Vet visits can sometimes be uncomfortable or stressful for a dog. If you only take your dog on trips in the car when you go to the vet, they might associate the car ride itself with going to the vet. This association could ramp up their nerves causing them to be even more anxious than normal when you arrive at your appointment.

Fortunately, you can fix this problem easily by making sure you take your dog other places (including fun places). When your dog sees the car as a trip to fun, they will remain calm even when you get into the parking lot of the vet office.

If you have a small size pet, transporting them in a carrier to the vet is ideal. Make the carrier a fun place for them to be. Keep it out all the time at home filled with their favorite toys, snacks, or blankets. Give them treats to gently guide them into the carrier when ready to go the vet. Keep the carrier secure during the car ride and play soothing music.

Train Your Dog

The more you train your dog with obedience tricks, the better the visit to the vet office will go. Your dog won’t have to be handled as much if they can listen and move all by themselves. Train your dog to do the following.

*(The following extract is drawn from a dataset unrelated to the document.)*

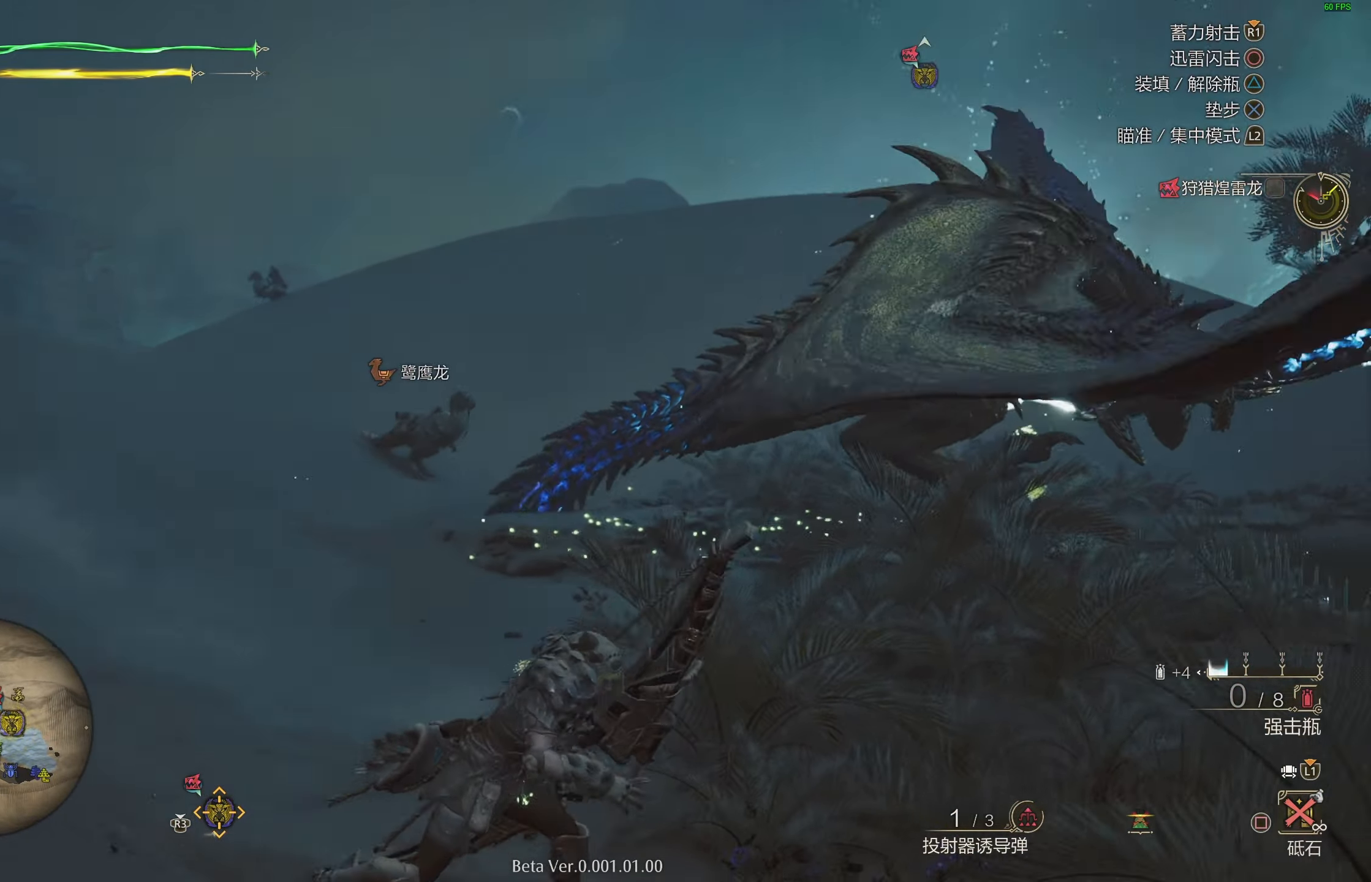
{"buttons": [], "left_stick": "up-right", "right_stick": "center", "events": [[100, "right_stick", "center"], [133, "left_stick", "up-right"]]}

Sit is a basic command, but you can train your dog to sit still until they are told to move. This will help your dog sit for the vet without moving, and they will be motivated because they know they get a treat for performing the trick properly.

Watch me
The watch-me trick keeps your dog’s focus on you while the vet does their work. This can help to keep your dog calm and still during the appointment.

This is a trick for getting your dog to touch what you want them to. You can use it to teach your dog to touch a ball, or ring a bell. It is useful for the vet because you can use your hand or a chair as a target to help your dog focus. This trick is a distraction to keep your dog engaged during an exam.

Reward your dog with treats for tricks like you would if you were practicing at home. This way, going to the vet is a fun mental exercise that your dog gets rewarded for.

Don’t Get Too Worked Up

Finally, your dog is intuitive and can often read your emotional state. You should not feel stressed about going to the vet either. If you are worried about your dog being sick or hurt, try your best to stay calm when giving your dog commands. Big shows of emotion are confusing for dogs, and they often don’t understand why you are giving them a big hug or crying. Keep your voice neutral to help your dog feel confident and comfortable in your leadership, and use the same gestures and encouragements you use with your dog on a daily basis.